In the mean time, the whole Kingdom of Ultima Thule is in trouble. The iron their society depends on -- especially for weapons -- is "sick" -- it quickly decays. The Nains who mine and forge it (Nains are essentially the same as the dwarves of Norse myth) don't know what to do. The king, Orfas, is likewise becoming sick -- there seems to be some sort of link between the health of the iron and the health of the king. And as his power declines, his cruelty and misrule worsens. 

Arnten does discover his father, Arntat, who is indeed a bear -- or, rather, sort of a were-bear. Son and father forge a bond, with Arnten realizing that he too has the bear nature within him. He also learns his father's back story -- he is a half-brother of the king, and eventually a rivalry grew, and Arntat was exiled.
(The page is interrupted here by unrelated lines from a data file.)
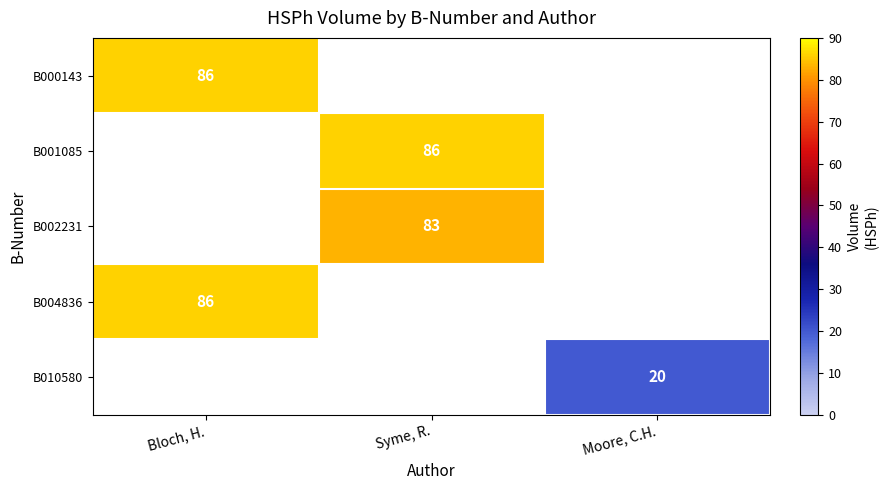

Between Moore, C.H. and Syme, R., which is larger?

Syme, R.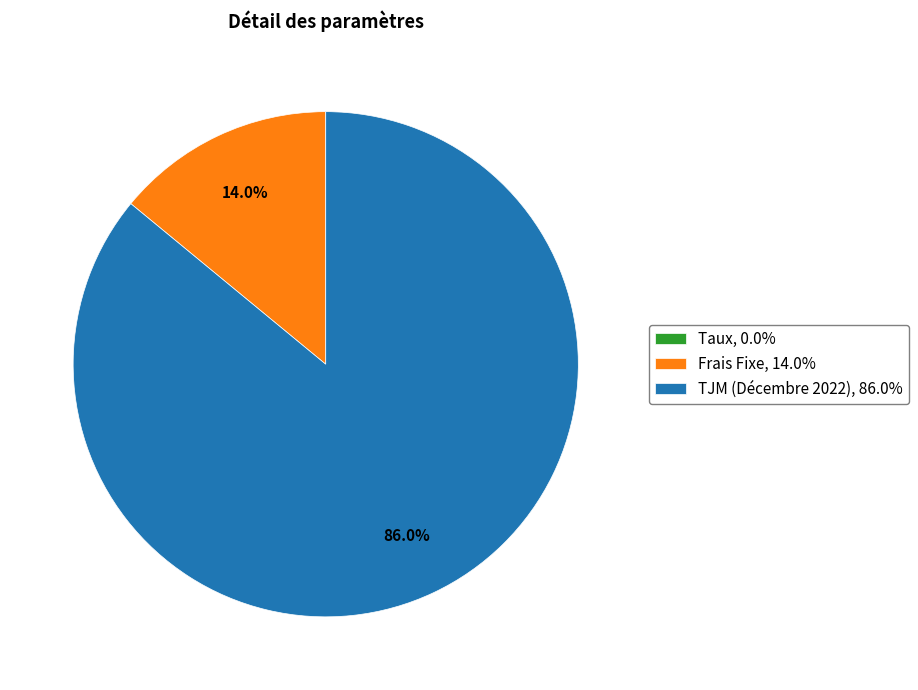

What percentage do Frais Fixe and TJM (Décembre 2022) together represent?

100.0%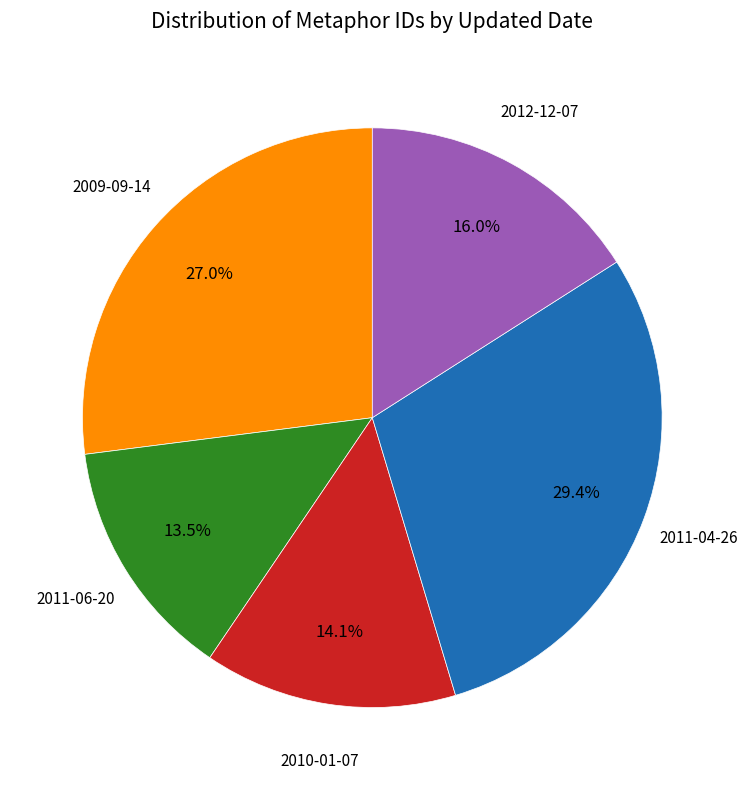

Is there any slice that represents more than half of the pie?

No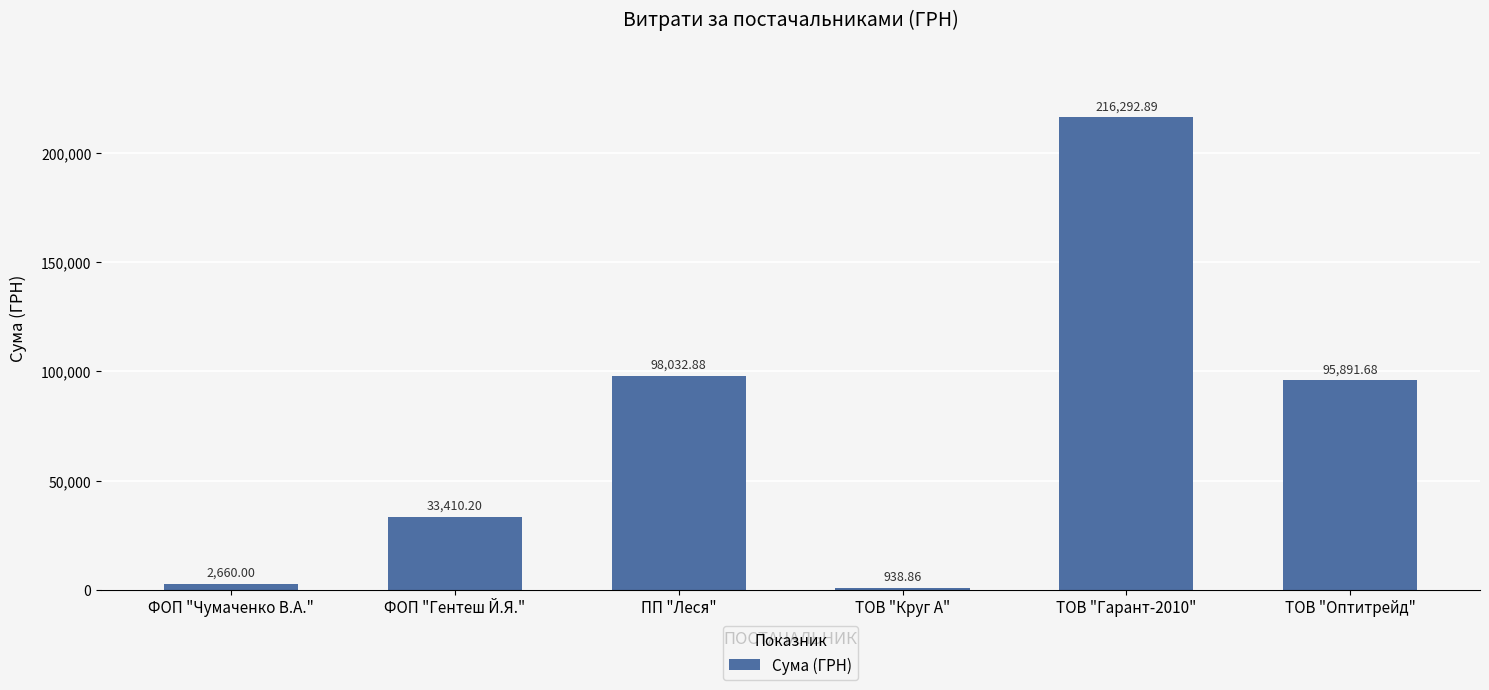

Reading left to right, list all the values displayed in this chart.

2660.0	33410.2	98032.9	938.9	216292.9	95891.7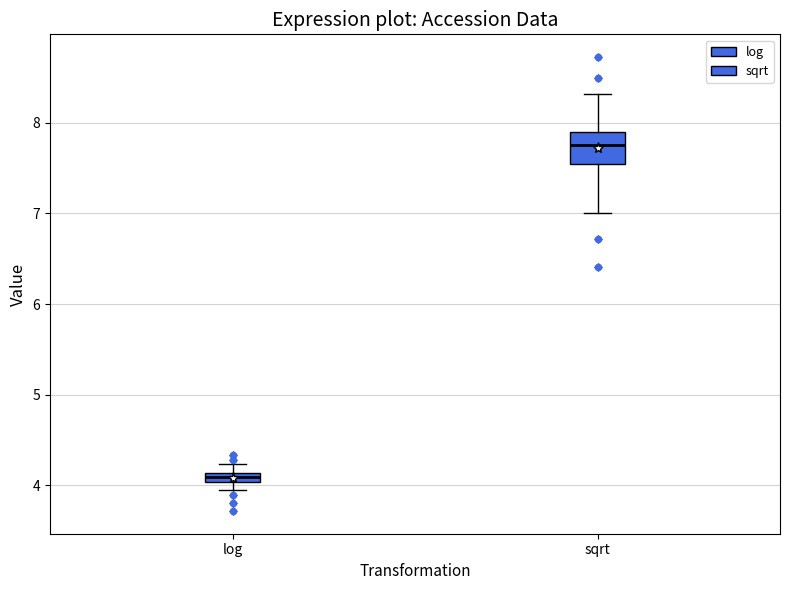

Which box's median line is the lowest?

log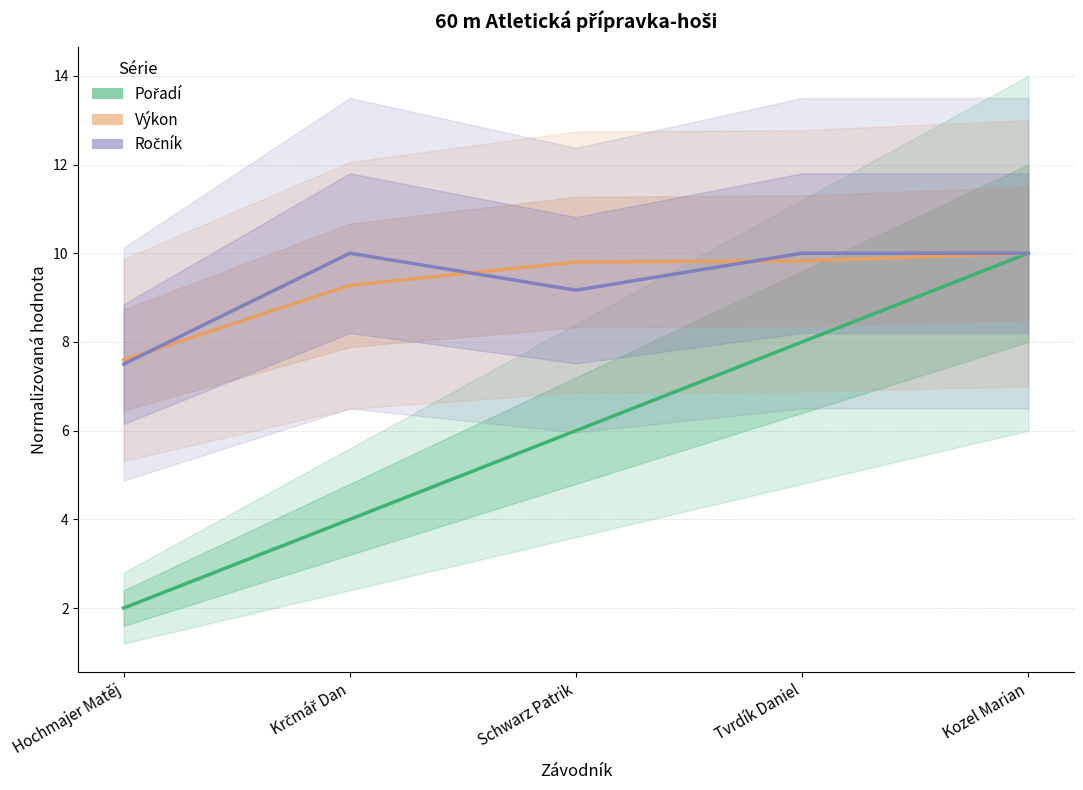

What is the value of the Výkon point at the 5th from the left?

10.0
He has maintained his freedom by staying a bear -- but as he and Arnten travel together in human form, they are soon captured by Orfas' men, and sent to the mines to work with the Nains. 

That is the first part of the novel. In the second part, after Arnten has escaped the mines, with his father's, and the Nains', heroic assistance, he makes his way back to his home village. Soon he -- now coming into his manhood -- forms an alliance with Tall Roke, who has come back (mostly) from near death, and with others, including his uncle, a shaman of sorts. And they come to the realization that their weird is to travel to the land of the wizards, and feed the wizards -- and have the wizards break the spell on the iron. All this is accomplished -- the scenes with the wizards are deliciously strange, and inevitably the novel moves toward the already forecast climax, with Arnten claiming his true birthright.

It's an enjoyable novel, but it's not really Davidson at his best. His prose has the slant rhythms and odd turns of phrase and delight in unveiling of esoteric knowledge that we expect, but for me it doesn't quite sing here like the best Davidson prose. There are neat scenes -- an interlude with a strange creature called a "perry" (peri, I assumed?), the scene with the wizards, the stories of Arntat's adventures with Orfas, and some more. The plot is pretty straightforward, and doesn't really surprise much. I liked it, and I'm glad I read it finally -- but it's a fairly minor part of the Avram Davidson canon.